Meet MOFGA Volunteer Matthew Strong
Fall 2024
By Betsy Garrold
Photo credit: Matthew Strong
The words that spring to mind when you meet Matthew Strong and hear about all the various projects he has been involved with in his life are “uniquely creative.” And those words seem too modest in many ways. Strong truly is what author Cory Doctorow refers to as a "maker." After years of working in the electronic recycling business he has finally retired to his new 40x40 two-story workshop at his home in Ellsworth where he can get up every morning and spend the day "making stuff." Strong says, "I can visualize machines and then just build them." Six years ago, he built a prototype for a recycling center for lithium-ion batteries that has since been scaled up to a 250,000-square-foot factory in Missouri that recovers all the metals and plastics in batteries from EVs.
His connection with the Common Ground Country Fair goes back to the very beginning. In 1977, after a series of unfortunate events, he and his brother took $200 and started selling egg rolls at all the agricultural fairs in the state.
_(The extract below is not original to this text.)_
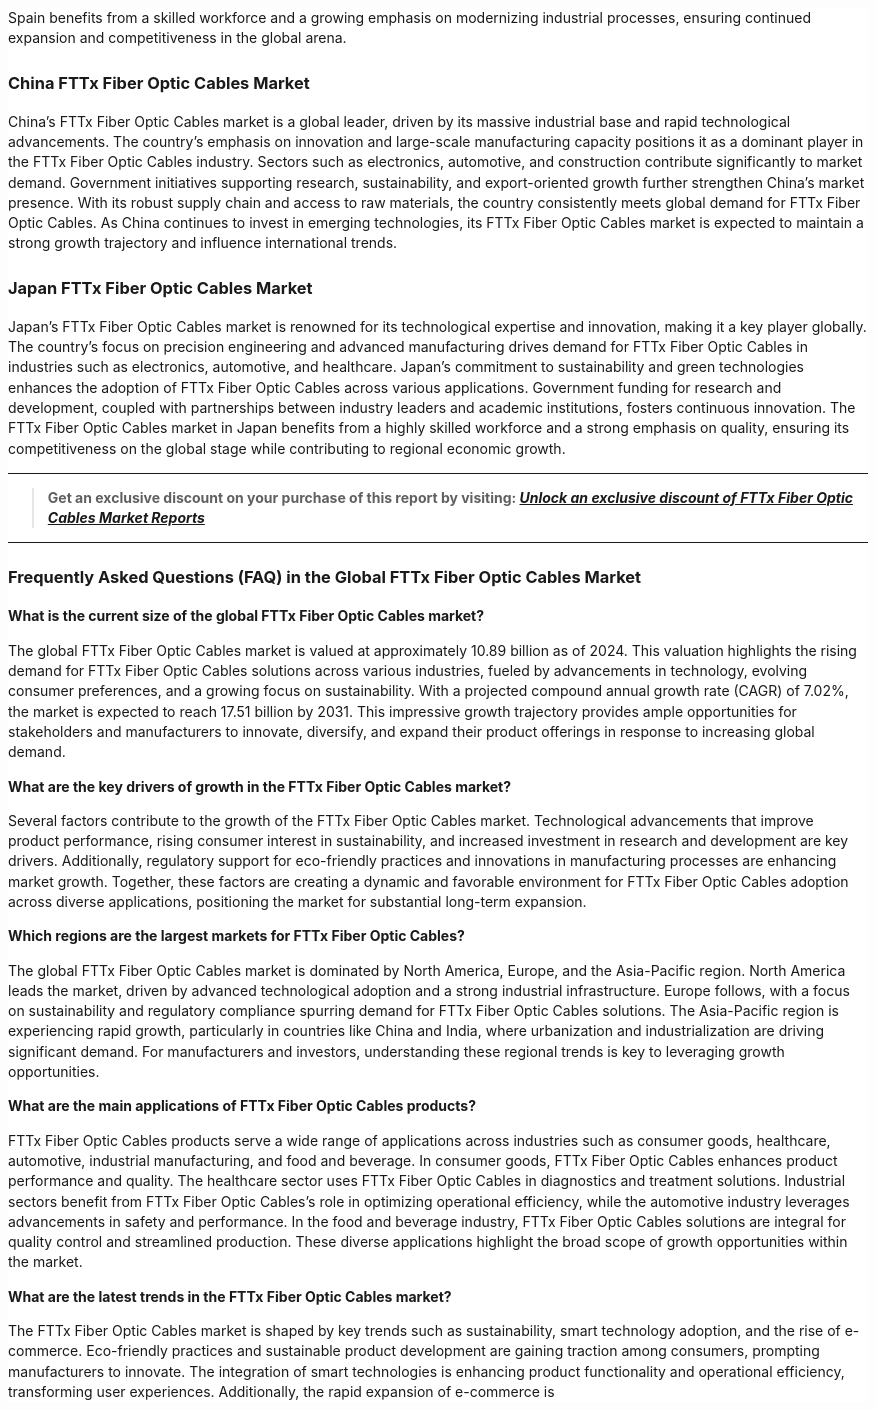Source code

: Spain benefits from a skilled workforce and a growing emphasis on modernizing industrial processes, ensuring continued expansion and competitiveness in the global arena.</p><h3>China FTTx Fiber Optic Cables Market</h3><p>China&rsquo;s FTTx Fiber Optic Cables market is a global leader, driven by its massive industrial base and rapid technological advancements. The country&rsquo;s emphasis on innovation and large-scale manufacturing capacity positions it as a dominant player in the FTTx Fiber Optic Cables industry. Sectors such as electronics, automotive, and construction contribute significantly to market demand. Government initiatives supporting research, sustainability, and export-oriented growth further strengthen China&rsquo;s market presence. With its robust supply chain and access to raw materials, the country consistently meets global demand for FTTx Fiber Optic Cables. As China continues to invest in emerging technologies, its FTTx Fiber Optic Cables market is expected to maintain a strong growth trajectory and influence international trends.</p><h3>Japan FTTx Fiber Optic Cables Market</h3><p>Japan&rsquo;s FTTx Fiber Optic Cables market is renowned for its technological expertise and innovation, making it a key player globally. The country&rsquo;s focus on precision engineering and advanced manufacturing drives demand for FTTx Fiber Optic Cables in industries such as electronics, automotive, and healthcare. Japan&rsquo;s commitment to sustainability and green technologies enhances the adoption of FTTx Fiber Optic Cables across various applications. Government funding for research and development, coupled with partnerships between industry leaders and academic institutions, fosters continuous innovation. The FTTx Fiber Optic Cables market in Japan benefits from a highly skilled workforce and a strong emphasis on quality, ensuring its competitiveness on the global stage while contributing to regional economic growth.</p><hr /><blockquote><p><strong>Get an exclusive discount on your purchase of this report by visiting: <em><a href="://marketresearchpulse.com/ask-for-discount/94075?utm_source=Github&amp;utm_medium=0111">Unlock an exclusive discount of FTTx Fiber Optic Cables Market Reports</a></em>&nbsp;</strong></p></blockquote><hr /><h3>Frequently Asked Questions (FAQ) in the Global FTTx Fiber Optic Cables Market</h3><p><strong>What is the current size of the global FTTx Fiber Optic Cables market?</strong></p><p>The global FTTx Fiber Optic Cables market is valued at approximately 10.89 billion as of 2024. This valuation highlights the rising demand for FTTx Fiber Optic Cables solutions across various industries, fueled by advancements in technology, evolving consumer preferences, and a growing focus on sustainability. With a projected compound annual growth rate (CAGR) of 7.02%, the market is expected to reach 17.51 billion by 2031. This impressive growth trajectory provides ample opportunities for stakeholders and manufacturers to innovate, diversify, and expand their product offerings in response to increasing global demand.</p><p><strong>What are the key drivers of growth in the FTTx Fiber Optic Cables market?</strong></p><p>Several factors contribute to the growth of the FTTx Fiber Optic Cables market. Technological advancements that improve product performance, rising consumer interest in sustainability, and increased investment in research and development are key drivers. Additionally, regulatory support for eco-friendly practices and innovations in manufacturing processes are enhancing market growth. Together, these factors are creating a dynamic and favorable environment for FTTx Fiber Optic Cables adoption across diverse applications, positioning the market for substantial long-term expansion.</p><p><strong>Which regions are the largest markets for FTTx Fiber Optic Cables?</strong></p><p>The global FTTx Fiber Optic Cables market is dominated by North America, Europe, and the Asia-Pacific region. North America leads the market, driven by advanced technological adoption and a strong industrial infrastructure. Europe follows, with a focus on sustainability and regulatory compliance spurring demand for FTTx Fiber Optic Cables solutions. The Asia-Pacific region is experiencing rapid growth, particularly in countries like China and India, where urbanization and industrialization are driving significant demand. For manufacturers and investors, understanding these regional trends is key to leveraging growth opportunities.</p><p><strong>What are the main applications of FTTx Fiber Optic Cables products?</strong></p><p>FTTx Fiber Optic Cables products serve a wide range of applications across industries such as consumer goods, healthcare, automotive, industrial manufacturing, and food and beverage. In consumer goods, FTTx Fiber Optic Cables enhances product performance and quality. The healthcare sector uses FTTx Fiber Optic Cables in diagnostics and treatment solutions. Industrial sectors benefit from FTTx Fiber Optic Cables&rsquo;s role in optimizing operational efficiency, while the automotive industry leverages advancements in safety and performance. In the food and beverage industry, FTTx Fiber Optic Cables solutions are integral for quality control and streamlined production. These diverse applications highlight the broad scope of growth opportunities within the market.</p><p><strong>What are the latest trends in the FTTx Fiber Optic Cables market?</strong></p><p>The FTTx Fiber Optic Cables market is shaped by key trends such as sustainability, smart technology adoption, and the rise of e-commerce. Eco-friendly practices and sustainable product development are gaining traction among consumers, prompting manufacturers to innovate. The integration of smart technologies is enhancing product functionality and operational efficiency, transforming user experiences. Additionally, the rapid expansion of e-commerce is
He heard about "some little hippie gathering" in Litchfield, Maine, and they set up shop not realizing how popular their offerings would be. Strong hired people on the spot to help, and went down to the local store each night to restock ingredients. By the end of that first Fair weekend, they were taking vegetables out of the Exhibition Hall to feed the demand for egg rolls. The business grew, and Strong eventually designed and built two big trailers to house it.
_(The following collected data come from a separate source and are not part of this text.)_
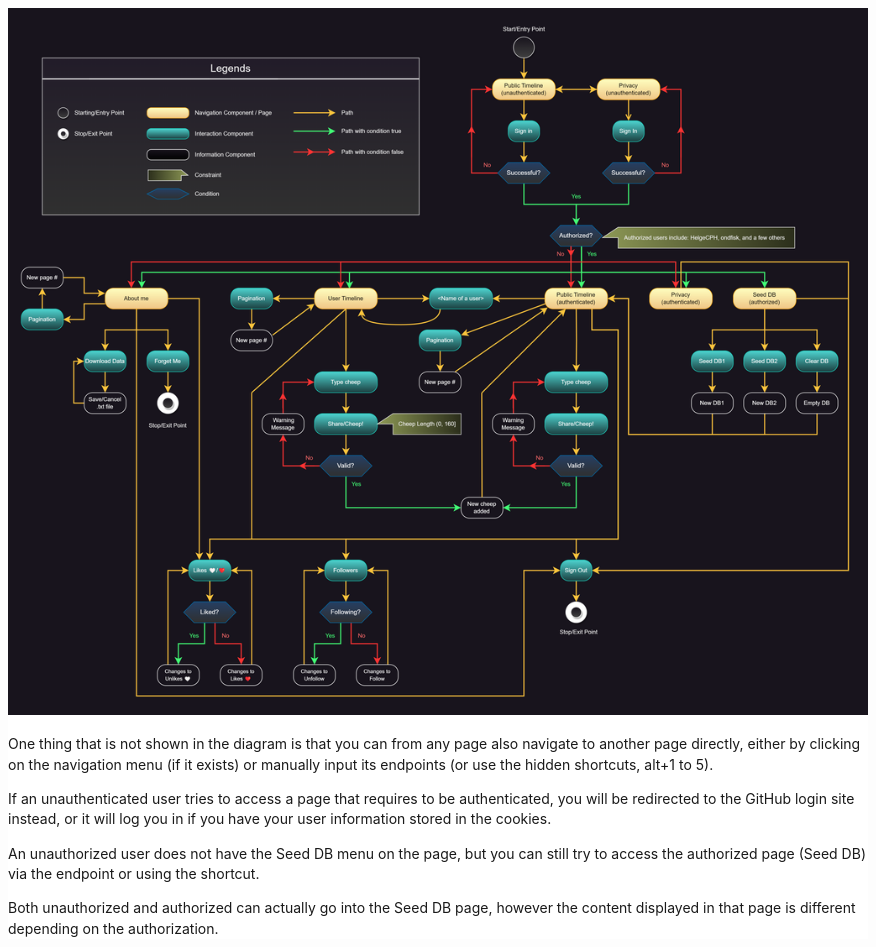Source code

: ![User activity diagram](images/User_Activity_Diagram.png)

One thing that is not shown in the diagram is that you can from any page also navigate to another page directly, either by clicking on the navigation menu (if it exists) or manually input its endpoints (or use the hidden shortcuts, alt+1 to 5). 

If an unauthenticated user tries to access a page that requires to be authenticated, you will be redirected to the GitHub login site instead, or it will log you in if you have your user information stored in the cookies.

An unauthorized user does not have the Seed DB menu on the page, but you can still try to access the authorized page (Seed DB) via the endpoint or using the shortcut.  

Both unauthorized and authorized can actually go into the Seed DB page, however the content displayed in that page is different depending on the authorization.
Since then, Strong has served on the MOFGA board of directors; helped, with Ellis Percy and others, scout out the site in Unity for MOFGA’s headquarters; and served as food coordinator for 10 years while continuing to run his egg roll business. His legacy of yummy egg rolls is still carried on by the Unitarian Universalist (UU) Church of Ellsworth.
When the Fair moved to Unity, Strong became its communications coordinator. He was also one of the traffic coordinators early on in Unity and has nothing but high praise for the cooperation he received from the local communities and the Waldo County Sherriff's Department. He says, about the way the Fair is run, "You can make your own job, it's really what I've done. Lots of the coordinators have done the same thing. You can find your niche and fill it because of the way the Fair is structured. Everyone has some special talent — they just need to find it and nurture it."
Strong has committed to making it to 50 fairs and has not missed one yet. This unique combination of creativity and commitment from volunteers like Strong is what makes the Common Ground Country Fair the event that we all know and love.